Vous quittez donc le Sud-Ouest pour la première fois de votre carrière…Je pars seul pendant six mois à mille kilomètres de chez moi, ce n’est pas évident. C’est un choc géographique et au niveau des infrastructures. Tout était déjà prêt pour le monde professionnel. Et tu arrives dans un groupe un peu en souffrance, avec l’ancien staff. Il a fallu cinq, six mois pour prendre mes repères. Ces six mois m’ont permis de prendre la température du club. Sur les vingt-six joueurs du vestiaire, il y en a vingt-trois qui arrivaient en fin de contrat en juin 2015. À la fin de la saison, il y en a dix-neuf qui sont partis. La difficulté, c’était d’impliquer tout le monde dans un projet à moyen terme. Avec le recul, je me dis que ça a été une bonne chose d’arriver en cours de saison. Après, on a pu repartir sur une saison « normale » .
La saison dernière, vous avez dit à vos joueurs que tout se jouerait lors de la dernière journée et tout s’est joué lors de la dernière journée à Belfort…On était treizièmes, à huit points du podium, au mois de février. En matière de management, ça a été un moyen d’impliquer mon groupe. Je les persuadais à petites doses, toutes les semaines. Je leur disais qu’on allait avoir nos cartes en main le 3 juin, et c’est ce qui s’est passé. Et le jour J : « Ça y est, on y est. Je vous le dis depuis février, je vous l’avais promis quand personne ne croyait en nous. » Est-ce que j’ai douté ? Non, j’étais convaincu de la force du groupe. Si on a pu remonter, c’est aussi parce que d’autres équipes se sont écroulées, mais ça fait partie d’un championnat. On est invaincus sur les treize dernières journées de championnat avec huit victoires et cinq nuls.

## Consignes
[1] Reprenez le passage de l'entretien allant de « La saison dernière, vous » jusqu'à « et cinq nuls. », en remplaçant « Belfort » par « Besançon ».
[2] Relevez tous les nombres de joueurs cités dans l'entretien, avec ce à quoi chacun correspond.

## Entrées
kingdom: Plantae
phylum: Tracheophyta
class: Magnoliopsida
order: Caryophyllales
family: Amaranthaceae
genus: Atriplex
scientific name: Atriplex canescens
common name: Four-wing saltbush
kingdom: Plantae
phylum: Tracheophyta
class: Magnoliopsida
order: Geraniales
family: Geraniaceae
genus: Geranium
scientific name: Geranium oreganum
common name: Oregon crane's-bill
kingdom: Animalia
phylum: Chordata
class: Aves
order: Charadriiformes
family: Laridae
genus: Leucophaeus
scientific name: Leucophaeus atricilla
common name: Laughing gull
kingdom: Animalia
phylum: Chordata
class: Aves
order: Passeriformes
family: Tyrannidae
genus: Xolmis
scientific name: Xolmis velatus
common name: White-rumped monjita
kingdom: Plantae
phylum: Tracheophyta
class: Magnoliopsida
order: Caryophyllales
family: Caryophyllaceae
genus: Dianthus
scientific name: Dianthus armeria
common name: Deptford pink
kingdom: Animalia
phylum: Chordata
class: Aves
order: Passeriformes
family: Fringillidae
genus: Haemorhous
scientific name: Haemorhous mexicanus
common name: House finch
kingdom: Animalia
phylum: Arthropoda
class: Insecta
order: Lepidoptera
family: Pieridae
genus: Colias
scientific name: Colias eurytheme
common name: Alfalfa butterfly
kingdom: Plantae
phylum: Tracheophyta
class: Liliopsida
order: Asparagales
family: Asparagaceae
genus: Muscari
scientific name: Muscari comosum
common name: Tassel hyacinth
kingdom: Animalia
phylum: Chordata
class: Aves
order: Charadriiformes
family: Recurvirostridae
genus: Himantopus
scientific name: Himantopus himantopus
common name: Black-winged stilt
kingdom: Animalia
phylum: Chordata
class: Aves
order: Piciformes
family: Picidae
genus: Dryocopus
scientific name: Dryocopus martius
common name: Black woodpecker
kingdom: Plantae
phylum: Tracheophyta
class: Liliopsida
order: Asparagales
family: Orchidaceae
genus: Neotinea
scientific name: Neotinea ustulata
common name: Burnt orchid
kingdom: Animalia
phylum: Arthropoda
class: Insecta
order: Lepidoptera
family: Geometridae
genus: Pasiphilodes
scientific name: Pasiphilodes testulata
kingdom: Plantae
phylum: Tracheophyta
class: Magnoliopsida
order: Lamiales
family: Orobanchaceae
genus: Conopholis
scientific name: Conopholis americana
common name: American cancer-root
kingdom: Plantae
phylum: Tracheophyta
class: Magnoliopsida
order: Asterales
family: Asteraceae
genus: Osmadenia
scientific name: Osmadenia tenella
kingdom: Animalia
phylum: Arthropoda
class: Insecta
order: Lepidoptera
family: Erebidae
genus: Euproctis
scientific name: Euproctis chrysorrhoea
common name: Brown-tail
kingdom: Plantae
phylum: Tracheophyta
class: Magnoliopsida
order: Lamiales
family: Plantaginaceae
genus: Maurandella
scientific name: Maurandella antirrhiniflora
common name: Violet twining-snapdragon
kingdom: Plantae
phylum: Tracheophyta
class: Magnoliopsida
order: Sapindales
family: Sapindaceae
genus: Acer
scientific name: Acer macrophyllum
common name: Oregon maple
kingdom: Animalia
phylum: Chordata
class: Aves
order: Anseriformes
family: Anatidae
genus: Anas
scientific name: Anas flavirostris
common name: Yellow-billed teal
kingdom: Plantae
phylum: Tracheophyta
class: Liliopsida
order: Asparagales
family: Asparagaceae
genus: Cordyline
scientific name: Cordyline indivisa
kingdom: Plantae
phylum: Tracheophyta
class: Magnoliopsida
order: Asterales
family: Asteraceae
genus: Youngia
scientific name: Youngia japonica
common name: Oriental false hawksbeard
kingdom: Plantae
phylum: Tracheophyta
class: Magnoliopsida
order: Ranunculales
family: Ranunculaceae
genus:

## Réponses par consigne
[1]
La saison dernière, vous avez dit à vos joueurs que tout se jouerait lors de la dernière journée et tout s’est joué lors de la dernière journée à Besançon…On était treizièmes, à huit points du podium, au mois de février. En matière de management, ça a été un moyen d’impliquer mon groupe. Je les persuadais à petites doses, toutes les semaines. Je leur disais qu’on allait avoir nos cartes en main le 3 juin, et c’est ce qui s’est passé. Et le jour J : « Ça y est, on y est. Je vous le dis depuis février, je vous l’avais promis quand personne ne croyait en nous. » Est-ce que j’ai douté ? Non, j’étais convaincu de la force du groupe. Si on a pu remonter, c’est aussi parce que d’autres équipes se sont écroulées, mais ça fait partie d’un championnat. On est invaincus sur les treize dernières journées de championnat avec huit victoires et cinq nuls.

[2]
- Vingt-six : les joueurs du vestiaire.
- Vingt-trois : ceux qui arrivaient en fin de contrat en juin 2015.
- Dix-neuf : ceux qui sont partis à la fin de la saison.